§ Required tasks:
1. Render into Spanish this sentence from the forum thread on the Hickory Recurve Hunter: "The workmanship is top notch and it's a pleasure to hold and shoot."
2. Carry on the forum thread about the Wingshooters Hickory Recurve Hunter, picking up right after its final line.

§ Extract provided:
>>>>>

# Wingshooters Hickory Recurve Hunter



## johnny r (Sep 7, 2011)

Received my Hickory recurve Hunter from Roger over the weekend. Had been reading about them and looking at the pictures posted and the design looked really slick. I wasn't disappointed. The workmanship is top notch and it's a pleasure to hold and shoot.Thought it might take some geting used to , but it was easy to hold and shoot and extremely accurate from the very first shot . Roger was great to deal with.

Thanks Roger


----------



## newconvert (Dec 12, 2011)

johnny r said:


> Received my Hickory recurve Hunter from Roger over the weekend. Had been reading about them and looking at the pictures posted and the design looked really slick. I wasn't disappointed. The workmanship is top notch and it's a pleasure to hold and shoot.Thought it might take some geting used to , but it was easy to hold and shoot and extremely accurate from the very first shot . Roger was great to deal with.

<<<<<

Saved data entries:
>>>>>

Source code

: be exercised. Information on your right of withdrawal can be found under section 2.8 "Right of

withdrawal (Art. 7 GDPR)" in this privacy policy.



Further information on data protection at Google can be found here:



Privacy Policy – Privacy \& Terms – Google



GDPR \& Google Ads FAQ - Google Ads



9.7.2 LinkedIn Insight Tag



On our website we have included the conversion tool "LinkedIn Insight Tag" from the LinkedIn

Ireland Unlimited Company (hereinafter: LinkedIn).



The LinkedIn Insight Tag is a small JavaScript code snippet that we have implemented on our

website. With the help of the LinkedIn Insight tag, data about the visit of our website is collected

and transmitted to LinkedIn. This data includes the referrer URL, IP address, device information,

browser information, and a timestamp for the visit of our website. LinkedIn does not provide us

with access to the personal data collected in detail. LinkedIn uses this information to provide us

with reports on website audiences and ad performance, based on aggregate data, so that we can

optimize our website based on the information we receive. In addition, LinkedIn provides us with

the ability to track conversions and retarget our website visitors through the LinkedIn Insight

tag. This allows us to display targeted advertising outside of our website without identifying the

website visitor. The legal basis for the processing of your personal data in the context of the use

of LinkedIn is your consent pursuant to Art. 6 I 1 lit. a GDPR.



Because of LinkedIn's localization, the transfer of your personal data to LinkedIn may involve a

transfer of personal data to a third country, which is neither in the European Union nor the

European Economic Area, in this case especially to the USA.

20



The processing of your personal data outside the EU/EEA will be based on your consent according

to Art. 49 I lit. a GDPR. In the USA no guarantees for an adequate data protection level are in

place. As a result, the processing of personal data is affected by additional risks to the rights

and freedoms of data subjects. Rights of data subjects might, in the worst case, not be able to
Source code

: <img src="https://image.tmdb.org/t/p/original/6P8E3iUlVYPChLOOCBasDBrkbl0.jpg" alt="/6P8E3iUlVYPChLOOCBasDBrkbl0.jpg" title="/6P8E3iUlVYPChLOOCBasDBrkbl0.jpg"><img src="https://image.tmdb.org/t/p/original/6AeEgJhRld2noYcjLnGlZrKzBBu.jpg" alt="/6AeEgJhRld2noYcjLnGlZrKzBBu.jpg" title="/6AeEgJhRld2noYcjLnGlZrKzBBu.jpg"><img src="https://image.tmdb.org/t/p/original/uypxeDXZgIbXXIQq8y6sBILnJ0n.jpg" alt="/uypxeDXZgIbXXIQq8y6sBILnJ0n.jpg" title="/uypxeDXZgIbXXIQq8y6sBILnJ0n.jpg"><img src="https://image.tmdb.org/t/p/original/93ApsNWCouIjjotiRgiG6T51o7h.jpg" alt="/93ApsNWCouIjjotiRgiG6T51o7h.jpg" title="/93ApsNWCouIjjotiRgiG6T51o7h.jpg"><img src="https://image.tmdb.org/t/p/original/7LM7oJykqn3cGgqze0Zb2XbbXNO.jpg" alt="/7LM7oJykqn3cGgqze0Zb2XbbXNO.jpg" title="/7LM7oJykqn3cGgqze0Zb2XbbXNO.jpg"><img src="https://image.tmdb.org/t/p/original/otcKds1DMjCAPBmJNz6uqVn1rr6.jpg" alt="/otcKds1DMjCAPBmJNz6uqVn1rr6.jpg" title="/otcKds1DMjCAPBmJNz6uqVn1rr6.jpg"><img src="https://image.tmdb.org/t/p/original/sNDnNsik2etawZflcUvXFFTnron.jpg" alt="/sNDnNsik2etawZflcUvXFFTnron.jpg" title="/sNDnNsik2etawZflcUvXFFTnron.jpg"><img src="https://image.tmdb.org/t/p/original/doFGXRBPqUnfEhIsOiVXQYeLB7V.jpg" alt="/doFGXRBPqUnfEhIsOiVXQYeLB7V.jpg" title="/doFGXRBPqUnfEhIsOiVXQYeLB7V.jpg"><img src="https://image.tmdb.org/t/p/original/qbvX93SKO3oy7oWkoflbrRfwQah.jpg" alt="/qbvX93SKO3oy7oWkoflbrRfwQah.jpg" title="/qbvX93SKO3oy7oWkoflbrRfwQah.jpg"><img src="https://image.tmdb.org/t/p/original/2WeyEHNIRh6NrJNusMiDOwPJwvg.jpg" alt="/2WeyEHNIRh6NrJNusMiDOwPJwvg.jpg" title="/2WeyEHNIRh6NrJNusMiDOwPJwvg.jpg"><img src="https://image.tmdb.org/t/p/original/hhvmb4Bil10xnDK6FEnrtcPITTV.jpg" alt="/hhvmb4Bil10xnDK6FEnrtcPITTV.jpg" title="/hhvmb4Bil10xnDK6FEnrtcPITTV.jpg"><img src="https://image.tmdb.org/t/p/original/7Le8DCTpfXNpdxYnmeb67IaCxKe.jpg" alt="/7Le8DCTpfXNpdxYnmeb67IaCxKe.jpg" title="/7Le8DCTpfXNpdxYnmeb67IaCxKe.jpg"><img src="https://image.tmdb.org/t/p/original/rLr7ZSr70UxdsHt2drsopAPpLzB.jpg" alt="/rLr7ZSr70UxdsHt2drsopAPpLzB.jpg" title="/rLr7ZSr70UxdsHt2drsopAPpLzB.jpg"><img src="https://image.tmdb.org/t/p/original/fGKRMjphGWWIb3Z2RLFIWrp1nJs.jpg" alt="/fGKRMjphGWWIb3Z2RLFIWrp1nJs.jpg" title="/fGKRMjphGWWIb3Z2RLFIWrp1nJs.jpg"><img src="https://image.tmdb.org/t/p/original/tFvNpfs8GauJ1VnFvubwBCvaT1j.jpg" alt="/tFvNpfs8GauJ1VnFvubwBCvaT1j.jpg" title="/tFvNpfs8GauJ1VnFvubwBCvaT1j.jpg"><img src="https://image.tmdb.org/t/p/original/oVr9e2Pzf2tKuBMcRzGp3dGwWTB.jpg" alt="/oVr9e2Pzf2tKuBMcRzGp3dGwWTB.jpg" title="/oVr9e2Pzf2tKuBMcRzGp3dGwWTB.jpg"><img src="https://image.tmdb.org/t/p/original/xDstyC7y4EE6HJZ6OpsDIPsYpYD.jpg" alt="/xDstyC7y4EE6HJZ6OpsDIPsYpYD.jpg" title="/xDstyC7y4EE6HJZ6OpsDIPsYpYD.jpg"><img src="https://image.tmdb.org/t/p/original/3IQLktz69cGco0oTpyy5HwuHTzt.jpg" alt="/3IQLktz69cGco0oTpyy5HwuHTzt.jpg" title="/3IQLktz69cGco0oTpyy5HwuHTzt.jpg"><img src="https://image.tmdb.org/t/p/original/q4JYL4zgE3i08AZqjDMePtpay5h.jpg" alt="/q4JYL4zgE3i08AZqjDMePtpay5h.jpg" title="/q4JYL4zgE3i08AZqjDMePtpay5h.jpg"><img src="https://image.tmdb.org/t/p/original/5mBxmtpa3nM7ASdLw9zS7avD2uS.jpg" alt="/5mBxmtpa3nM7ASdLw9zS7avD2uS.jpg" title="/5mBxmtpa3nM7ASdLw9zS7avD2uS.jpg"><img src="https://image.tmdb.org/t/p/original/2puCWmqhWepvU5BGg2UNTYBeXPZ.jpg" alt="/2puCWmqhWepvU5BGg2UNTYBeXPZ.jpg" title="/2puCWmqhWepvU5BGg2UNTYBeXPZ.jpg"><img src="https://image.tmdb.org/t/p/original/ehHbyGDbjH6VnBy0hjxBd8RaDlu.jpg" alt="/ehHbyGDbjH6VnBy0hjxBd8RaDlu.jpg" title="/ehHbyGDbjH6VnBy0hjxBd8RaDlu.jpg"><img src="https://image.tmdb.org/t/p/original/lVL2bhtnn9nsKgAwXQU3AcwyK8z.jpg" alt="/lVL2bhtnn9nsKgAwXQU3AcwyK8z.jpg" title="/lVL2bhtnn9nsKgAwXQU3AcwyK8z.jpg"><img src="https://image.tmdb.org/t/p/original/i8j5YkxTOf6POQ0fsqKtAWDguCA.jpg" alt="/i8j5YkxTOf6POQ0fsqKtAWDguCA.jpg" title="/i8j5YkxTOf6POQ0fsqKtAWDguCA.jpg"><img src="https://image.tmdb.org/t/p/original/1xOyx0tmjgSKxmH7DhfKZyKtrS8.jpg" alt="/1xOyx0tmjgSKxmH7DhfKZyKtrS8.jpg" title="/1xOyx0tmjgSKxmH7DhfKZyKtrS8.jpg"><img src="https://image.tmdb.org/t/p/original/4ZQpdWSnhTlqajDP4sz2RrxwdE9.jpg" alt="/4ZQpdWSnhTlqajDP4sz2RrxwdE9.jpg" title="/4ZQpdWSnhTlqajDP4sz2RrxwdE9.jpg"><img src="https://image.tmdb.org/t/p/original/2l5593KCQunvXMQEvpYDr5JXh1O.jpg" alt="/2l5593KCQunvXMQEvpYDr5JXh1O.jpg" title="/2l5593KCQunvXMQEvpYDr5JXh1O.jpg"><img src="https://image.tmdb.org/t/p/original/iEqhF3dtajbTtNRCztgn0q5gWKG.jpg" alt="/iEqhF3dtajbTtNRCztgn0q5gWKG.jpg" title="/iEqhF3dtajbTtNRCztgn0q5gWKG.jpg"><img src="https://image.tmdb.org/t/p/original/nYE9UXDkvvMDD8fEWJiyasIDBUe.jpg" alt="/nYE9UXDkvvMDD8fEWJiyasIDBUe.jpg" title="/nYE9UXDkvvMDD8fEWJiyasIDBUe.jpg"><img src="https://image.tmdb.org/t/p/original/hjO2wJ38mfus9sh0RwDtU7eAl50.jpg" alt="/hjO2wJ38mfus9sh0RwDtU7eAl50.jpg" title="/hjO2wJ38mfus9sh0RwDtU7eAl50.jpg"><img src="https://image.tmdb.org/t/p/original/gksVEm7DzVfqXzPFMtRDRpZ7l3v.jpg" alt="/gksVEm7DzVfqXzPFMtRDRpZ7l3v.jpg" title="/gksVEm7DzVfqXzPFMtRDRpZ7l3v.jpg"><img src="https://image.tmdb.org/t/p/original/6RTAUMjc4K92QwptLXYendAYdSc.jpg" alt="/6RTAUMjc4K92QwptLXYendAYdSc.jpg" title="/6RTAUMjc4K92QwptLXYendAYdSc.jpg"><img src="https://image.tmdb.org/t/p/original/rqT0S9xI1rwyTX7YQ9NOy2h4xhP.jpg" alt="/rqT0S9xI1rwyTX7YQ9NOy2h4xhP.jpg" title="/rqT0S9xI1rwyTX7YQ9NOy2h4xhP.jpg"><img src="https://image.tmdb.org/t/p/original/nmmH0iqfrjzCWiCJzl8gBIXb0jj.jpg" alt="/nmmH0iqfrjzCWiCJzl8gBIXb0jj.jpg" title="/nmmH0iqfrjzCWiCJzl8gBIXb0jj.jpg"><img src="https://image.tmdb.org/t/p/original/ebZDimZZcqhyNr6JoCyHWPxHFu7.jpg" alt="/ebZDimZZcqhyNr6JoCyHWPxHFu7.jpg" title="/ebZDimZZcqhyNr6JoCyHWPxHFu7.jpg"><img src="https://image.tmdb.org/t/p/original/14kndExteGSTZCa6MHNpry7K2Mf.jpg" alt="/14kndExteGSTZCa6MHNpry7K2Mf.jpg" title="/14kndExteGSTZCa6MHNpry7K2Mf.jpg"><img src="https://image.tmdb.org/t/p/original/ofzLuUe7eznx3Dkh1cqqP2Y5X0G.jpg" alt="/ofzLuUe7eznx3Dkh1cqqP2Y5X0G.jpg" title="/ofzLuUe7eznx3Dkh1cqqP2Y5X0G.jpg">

<<<<<

§ Per-task answers:
1. La calidad de fabricación es de primera y da gusto sostenerlo y disparar con él.

2.
> 
> Thanks Roger


Roger makes a fine sling, but i guess my eyes are going on me, i cant focus in on your photo?


----------



## johnny r (Sep 7, 2011)

Your eyes aren't deceiving you. There wasnt't any picture.


----------



## Northerner (Nov 9, 2010)

Hi Johnny,

How do you position your thumb when shooting the Recurve Hunter? Do you place the thumb pad right on the fork or do you rest your first thumb joint on the frame and leave the thumb tip floating? Roger holds with the thumb joint rather than the tip and I was wondering how everyone else holds his frames.

I ordered a walnut Longbow Hunter. I should have it next week. The Spectraply frames look so nice that I may have to order one of those as well. I'm trying to resist but he keeps posting more candy on his web sight...lol.

Cheers,
Northerner


----------



## johnny r (Sep 7, 2011)

I rest my thumb pad on the frame. I find it's comfortable like that but I have others that I have cut with grips for both my forefinger and thumb on the sides which I also like.I guess it all depends on the individual frame itself. I think you will like Roges frame. It feels good as soon as you pick it up and shoot it
.Good luck with yours

johnny r

PS where in Canada.


----------



## Northerner (Nov 9, 2010)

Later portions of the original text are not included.